Walian Abad Ke-15: Peran dalam Sejarah Minahasa

Artikel4332 Dilihat

Pada abad ke-15, jalur perdagangan rempah-rempah yang berkembang pesat di Ternate dan Tidore membawa pengaruh besar ke Minahasa.

Pelabuhan-pelabuhan di wilayah ini menjadi ramai oleh pedagang dari berbagai bangsa, termasuk Cina, Arab, Portugis, dan Spanyol. Interaksi ini tidak hanya melibatkan barang dagangan tetapi juga budaya, agama, dan konflik.

 

Minahasa dalam Perdagangan Global

 

Ekspedisi besar dari Kaisar Cina pada tahun 1292-1293 membawa kapal layar jung yang memulai perdagangan beras Minahasa dengan keramik porselen.

Beras dari Minahasa menjadi komoditas berharga karena di Ternate, tempat raja-raja gemar makan nasi, tanaman padi tidak tumbuh.

Pedagang Arab kemudian mengikuti jalur perdagangan ini, seperti Sharif Makdon pada tahun 1380, yang selain berdagang juga menyebarkan agama Islam ke suku Manarouw Mangindanouw.

 

Masuknya Portugis pada awal abad ke-16 membawa dinamika baru. Pedro Alfonso tiba di Ternate pada 1511, diikuti ekspedisi resmi Antonio de Abreu ke Maluku pada 1512.

 

Portugis bahkan mencoba menyewa tanah di Wenang untuk mendirikan basis dagang, tetapi ditolak oleh Walak Ruru Ares.

Setelah gagal di Wenang, mereka mendirikan benteng di Amurang pada tahun yang sama.

 

Kolonisasi dan Konflik Portugis-Spanyol

 

Portugis mendirikan benteng di daerah pesisir, sementara Spanyol mulai masuk ke pedalaman Minahasa pada 1523. Salah satu peristiwa penting adalah pernikahan Lingkan Wene dari Kakaskasen, Tomohon, dengan Kapiten Spanyol Juan de Avedo. Anak mereka, Mainalo Wulaï’an, menjadi simbol perpaduan budaya Minahasa dan Spanyol.

 

Namun, hubungan Portugis dan Spanyol di Minahasa tidak harmonis.

 

Portugis merasa terancam oleh pengaruh Spanyol yang semakin kuat, apalagi setelah Spanyol mendirikan benteng di Wenang dengan cara menipu Kepala Walak Lolong Lasut menggunakan kulit sapi untuk memperoleh tanah.

 

Pada akhirnya, Spanyol berhasil mendominasi Minahasa dengan bantuan suku Mongondouw, merebut benteng Portugis di Amurang pada 1550-an.

 

Peran Walian dalam Perlawanan Minahasa

 

Pada abad ke-16, peran Walian—pemimpin agama tradisional Minahasa—semakin terlihat, terutama dalam mempertahankan budaya dan melawan pengaruh asing. Surat-surat para misionaris Portugis dan Spanyol mencatat sikap permusuhan walian terhadap misi mereka.

 

Pater Blas Palomino, dalam suratnya pada 8 Juni 1619, mencatat bagaimana Walian Kali menghasut masyarakat untuk menolak misionaris Spanyol.

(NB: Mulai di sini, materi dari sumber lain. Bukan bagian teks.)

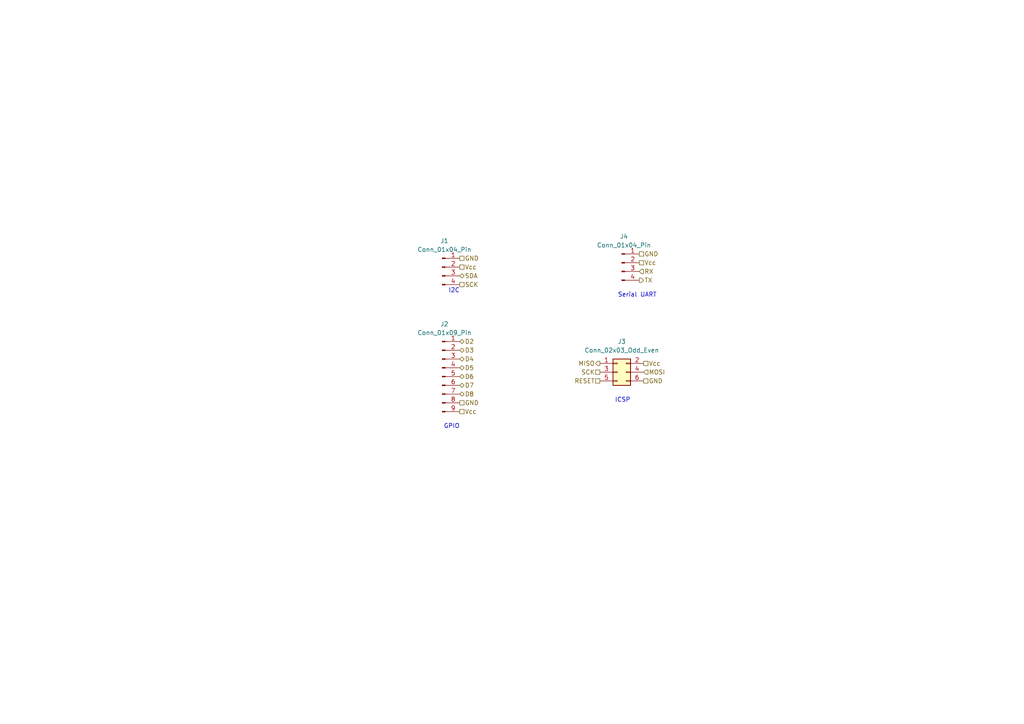
<source format=kicad_sch>
(kicad_sch (version 20230121) (generator eeschema)

  (uuid 8601e7ff-3e43-4c19-9c86-cdbe31976715)

  (paper "A4")

  


  (text "I2C\n" (at 133.35 85.09 0)
    (effects (font (size 1.27 1.27)) (justify right bottom))
    (uuid 4ece7d32-0627-4917-9f63-95000476d9d3)
  )
  (text "GPIO\n" (at 133.35 124.46 0)
    (effects (font (size 1.27 1.27)) (justify right bottom))
    (uuid a44ba9be-ed0e-46ba-8ffe-fd220d0289cd)
  )
  (text "Serial UART\n" (at 190.5 86.36 0)
    (effects (font (size 1.27 1.27)) (justify right bottom))
    (uuid c83a0b0b-46a6-4a2d-9836-c398cd6adaba)
  )
  (text "ICSP\n" (at 182.88 116.84 0)
    (effects (font (size 1.27 1.27)) (justify right bottom))
    (uuid d3c2925d-304c-4302-9853-c1ffb52cba4b)
  )

  (hierarchical_label "RX" (shape input) (at 185.42 78.74 0) (fields_autoplaced)
    (effects (font (size 1.27 1.27)) (justify left))
    (uuid 20ac3c96-5c63-47f4-9708-be20250adf2f)
  )
  (hierarchical_label "Vcc" (shape passive) (at 133.35 119.38 0) (fields_autoplaced)
    (effects (font (size 1.27 1.27)) (justify left))
    (uuid 2a593272-07c4-4697-967c-5a6fcc352eec)
  )
  (hierarchical_label "D2" (shape tri_state) (at 133.35 99.06 0) (fields_autoplaced)
    (effects (font (size 1.27 1.27)) (justify left))
    (uuid 2b96f7c1-2bba-4d7c-9148-f25daa0282b6)
  )
  (hierarchical_label "Vcc" (shape passive) (at 186.69 105.41 0) (fields_autoplaced)
    (effects (font (size 1.27 1.27)) (justify left))
    (uuid 2df35c89-25e8-4428-ae47-0d3aaa023f45)
  )
  (hierarchical_label "Vcc" (shape passive) (at 133.35 77.47 0) (fields_autoplaced)
    (effects (font (size 1.27 1.27)) (justify left))
    (uuid 389611bd-e461-40cf-a25d-98f2153e1381)
  )
  (hierarchical_label "D7" (shape tri_state) (at 133.35 111.76 0) (fields_autoplaced)
    (effects (font (size 1.27 1.27)) (justify left))
    (uuid 50bb8bee-33f5-4fdc-bc9c-1a2000b384b8)
  )
  (hierarchical_label "SCK" (shape passive) (at 173.99 107.95 180) (fields_autoplaced)
    (effects (font (size 1.27 1.27)) (justify right))
    (uuid 67a422a7-3467-4fbd-b891-3e5fb88efb41)
  )
  (hierarchical_label "GND" (shape passive) (at 133.35 74.93 0) (fields_autoplaced)
    (effects (font (size 1.27 1.27)) (justify left))
    (uuid 7714efde-00f1-472e-86de-fa96fd343186)
  )
  (hierarchical_label "GND" (shape passive) (at 133.35 116.84 0) (fields_autoplaced)
    (effects (font (size 1.27 1.27)) (justify left))
    (uuid 82adb534-80a6-4baa-a771-801fd03d2a77)
  )
  (hierarchical_label "D8" (shape tri_state) (at 133.35 114.3 0) (fields_autoplaced)
    (effects (font (size 1.27 1.27)) (justify left))
    (uuid 83867aa2-24bf-4ae0-bd71-32d50953646c)
  )
  (hierarchical_label "D5" (shape tri_state) (at 133.35 106.68 0) (fields_autoplaced)
    (effects (font (size 1.27 1.27)) (justify left))
    (uuid 83d36619-f55d-42fc-88b2-1aada6f6fc92)
  )
  (hierarchical_label "MISO" (shape output) (at 173.99 105.41 180) (fields_autoplaced)
    (effects (font (size 1.27 1.27)) (justify right))
    (uuid 869ec27d-6ccb-4a66-a84f-494432f905ac)
  )
  (hierarchical_label "GND" (shape passive) (at 186.69 110.49 0) (fields_autoplaced)
    (effects (font (size 1.27 1.27)) (justify left))
    (uuid 9113f154-32e2-4bff-b7c5-8c47fd3f2817)
  )
  (hierarchical_label "SCK" (shape passive) (at 133.35 82.55 0) (fields_autoplaced)
    (effects (font (size 1.27 1.27)) (justify left))
    (uuid 959c202f-962e-4f8e-8215-f6cce42f06cb)
  )
  (hierarchical_label "D3" (shape tri_state) (at 133.35 101.6 0) (fields_autoplaced)
    (effects (font (size 1.27 1.27)) (justify left))
    (uuid a0c54581-35e9-429e-85dc-a5c7c50c6720)
  )
  (hierarchical_label "RESET" (shape passive) (at 173.99 110.49 180) (fields_autoplaced)
    (effects (font (size 1.27 1.27)) (justify right))
    (uuid a2c6ba3d-a814-48a6-b650-12169e076573)
  )
  (hierarchical_label "MOSI" (shape input) (at 186.69 107.95 0) (fields_autoplaced)
    (effects (font (size 1.27 1.27)) (justify left))
    (uuid a83c1991-695c-4488-969e-cfdcee807734)
  )
  (hierarchical_label "TX" (shape output) (at 185.42 81.28 0) (fields_autoplaced)
    (effects (font (size 1.27 1.27)) (justify left))
    (uuid ad481414-8c12-414d-ae7d-53cb3325f569)
  )
  (hierarchical_label "D6" (shape tri_state) (at 133.35 109.22 0) (fields_autoplaced)
    (effects (font (size 1.27 1.27)) (justify left))
    (uuid b83706ad-fe84-4a2e-baf5-c3bdbc3e0a61)
  )
  (hierarchical_label "GND" (shape passive) (at 185.42 73.66 0) (fields_autoplaced)
    (effects (font (size 1.27 1.27)) (justify left))
    (uuid d04f9478-70b6-40d7-bbb4-4850379e3b7e)
  )
  (hierarchical_label "D4" (shape tri_state) (at 133.35 104.14 0) (fields_autoplaced)
    (effects (font (size 1.27 1.27)) (justify left))
    (uuid dab6caf6-48fd-40a6-8e6f-388e571bd14c)
  )
  (hierarchical_label "SDA" (shape tri_state) (at 133.35 80.01 0) (fields_autoplaced)
    (effects (font (size 1.27 1.27)) (justify left))
    (uuid f3925ebf-bc41-4a9c-952b-62d6f809860a)
  )
  (hierarchical_label "Vcc" (shape passive) (at 185.42 76.2 0) (fields_autoplaced)
    (effects (font (size 1.27 1.27)) (justify left))
    (uuid fd7d8b36-c29a-418e-a2d8-42ed87abed19)
  )

  (symbol (lib_id "Connector:Conn_01x04_Pin") (at 128.27 77.47 0) (unit 1)
    (in_bom yes) (on_board yes) (dnp no) (fields_autoplaced)
    (uuid 9c32c627-0e89-47a6-a9b6-022b846a77c7)
    (property "Reference" "J1" (at 128.905 69.85 0)
      (effects (font (size 1.27 1.27)))
    )
    (property "Value" "Conn_01x04_Pin" (at 128.905 72.39 0)
      (effects (font (size 1.27 1.27)))
    )
    (property "Footprint" "Connector_PinHeader_2.54mm:PinHeader_1x04_P2.54mm_Vertical" (at 128.27 77.47 0)
      (effects (font (size 1.27 1.27)) hide)
    )
    (property "Datasheet" "~" (at 128.27 77.47 0)
      (effects (font (size 1.27 1.27)) hide)
    )
    (pin "1" (uuid b2e3ad06-c2cb-414f-9f03-8c183194db30))
    (pin "2" (uuid 500fe620-2aeb-4199-b693-7a00d6172802))
    (pin "3" (uuid b5b8b075-f707-49ae-b1dc-f42a76253191))
    (pin "4" (uuid 01715185-15b9-4045-8f35-f37944c83c52))
    (instances
      (project "MCu Datalogger"
        (path "/25324636-00dd-4f17-bfb0-94f9ae2232ac/b0efd979-42ce-4107-9e08-a4c9b7209596"
          (reference "J1") (unit 1)
        )
      )
    )
  )

  (symbol (lib_id "Connector_Generic:Conn_02x03_Odd_Even") (at 179.07 107.95 0) (unit 1)
    (in_bom yes) (on_board yes) (dnp no) (fields_autoplaced)
    (uuid a114f6ff-cb49-4c28-8043-9a3646349709)
    (property "Reference" "J3" (at 180.34 99.06 0)
      (effects (font (size 1.27 1.27)))
    )
    (property "Value" "Conn_02x03_Odd_Even" (at 180.34 101.6 0)
      (effects (font (size 1.27 1.27)))
    )
    (property "Footprint" "Connector_PinHeader_2.54mm:PinHeader_2x03_P2.54mm_Vertical" (at 179.07 107.95 0)
      (effects (font (size 1.27 1.27)) hide)
    )
    (property "Datasheet" "~" (at 179.07 107.95 0)
      (effects (font (size 1.27 1.27)) hide)
    )
    (pin "1" (uuid bb094b97-fdeb-402a-80fa-8e8c4c57dff3))
    (pin "2" (uuid a7ecd135-6e56-4375-aad1-a2ecc527abba))
    (pin "3" (uuid ca753967-6899-42f3-b31f-fdcb9492d17e))
    (pin "4" (uuid 5280f1f0-7fef-4e9f-b99a-c204751f6a6a))
    (pin "5" (uuid 073ebbbc-3674-467e-b2f4-6e93735006b0))
    (pin "6" (uuid ec162bcb-6658-430f-afe7-ccd8b8623a2b))
    (instances
      (project "MCu Datalogger"
        (path "/25324636-00dd-4f17-bfb0-94f9ae2232ac/b0efd979-42ce-4107-9e08-a4c9b7209596"
          (reference "J3") (unit 1)
        )
      )
    )
  )

  (symbol (lib_id "Connector:Conn_01x09_Pin") (at 128.27 109.22 0) (unit 1)
    (in_bom yes) (on_board yes) (dnp no) (fields_autoplaced)
    (uuid b1db0084-0c70-4459-9008-b1659be61e99)
    (property "Reference" "J2" (at 128.905 93.98 0)
      (effects (font (size 1.27 1.27)))
    )
    (property "Value" "Conn_01x09_Pin" (at 128.905 96.52 0)
      (effects (font (size 1.27 1.27)))
    )
    (property "Footprint" "Connector_PinHeader_2.54mm:PinHeader_1x09_P2.54mm_Vertical" (at 128.27 109.22 0)
      (effects (font (size 1.27 1.27)) hide)
    )
    (property "Datasheet" "~" (at 128.27 109.22 0)
      (effects (font (size 1.27 1.27)) hide)
    )
    (pin "1" (uuid e102493f-f259-42b9-ad58-060c68d6d0ec))
    (pin "2" (uuid 382cdef7-1448-481b-b21e-77d0bf3f5f55))
    (pin "3" (uuid 779fc6d4-4f51-468f-b185-c8a726300dbc))
    (pin "4" (uuid 9da801b5-47b2-4ed0-8869-4b7e81a70d9b))
    (pin "5" (uuid fe15632d-582e-44f4-9dd1-65fd4759af68))
    (pin "6" (uuid 5768c115-0ae3-4e29-8d62-1f98b3c7d288))
    (pin "7" (uuid 4599fc04-68e7-4b0a-a286-84b74e34221a))
    (pin "8" (uuid 90076ac7-28ae-4080-9648-fd471d054e86))
    (pin "9" (uuid cf84e5cf-11f0-484f-85f0-f5b1d16d3643))
    (instances
      (project "MCu Datalogger"
        (path "/25324636-00dd-4f17-bfb0-94f9ae2232ac/b0efd979-42ce-4107-9e08-a4c9b7209596"
          (reference "J2") (unit 1)
        )
      )
    )
  )

  (symbol (lib_id "Connector:Conn_01x04_Pin") (at 180.34 76.2 0) (unit 1)
    (in_bom yes) (on_board yes) (dnp no) (fields_autoplaced)
    (uuid c257be03-f659-476e-95fb-c0853d6d87f0)
    (property "Reference" "J4" (at 180.975 68.58 0)
      (effects (font (size 1.27 1.27)))
    )
    (property "Value" "Conn_01x04_Pin" (at 180.975 71.12 0)
      (effects (font (size 1.27 1.27)))
    )
    (property "Footprint" "Connector_PinHeader_2.54mm:PinHeader_1x04_P2.54mm_Vertical" (at 180.34 76.2 0)
      (effects (font (size 1.27 1.27)) hide)
    )
    (property "Datasheet" "~" (at 180.34 76.2 0)
      (effects (font (size 1.27 1.27)) hide)
    )
    (pin "1" (uuid 9a2d8d58-be8f-41d1-9613-3041c86926a9))
    (pin "2" (uuid eafd8abd-e25b-412a-afe8-0410400bc95f))
    (pin "3" (uuid 1e8f1b23-921d-484d-be34-bfb818522d56))
    (pin "4" (uuid 6dcf41d5-288c-4543-9d2b-cb174431ea3a))
    (instances
      (project "MCu Datalogger"
        (path "/25324636-00dd-4f17-bfb0-94f9ae2232ac/b0efd979-42ce-4107-9e08-a4c9b7209596"
          (reference "J4") (unit 1)
        )
      )
    )
  )
)

</source>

Konflik memuncak pada 1644 ketika 10.000 prajurit Minahasa mengusir Spanyol dari tanah mereka, membunuh 19 misionaris, termasuk Pater Lorenzo Garalda.

Perlawanan ini dipimpin oleh walian yang menjadi motor penggerak perjuangan rakyat.

 

Warisan Sejarah

 

Meskipun Spanyol dan Portugis meninggalkan jejak mereka di Minahasa, perlawanan yang dipimpin walian menunjukkan kekuatan budaya lokal dalam menghadapi pengaruh asing.

Ironisnya, kematian para misionaris justru menjadi katalis penyebaran agama Katolik di Minahasa.

 

Sejarah ini menggambarkan bagaimana Minahasa menjadi titik pertemuan berbagai peradaban dan medan perjuangan mempertahankan identitas.

Peran walian dalam membela tanah air dan budaya mereka adalah bukti semangat juang yang tetap relevan hingga kini.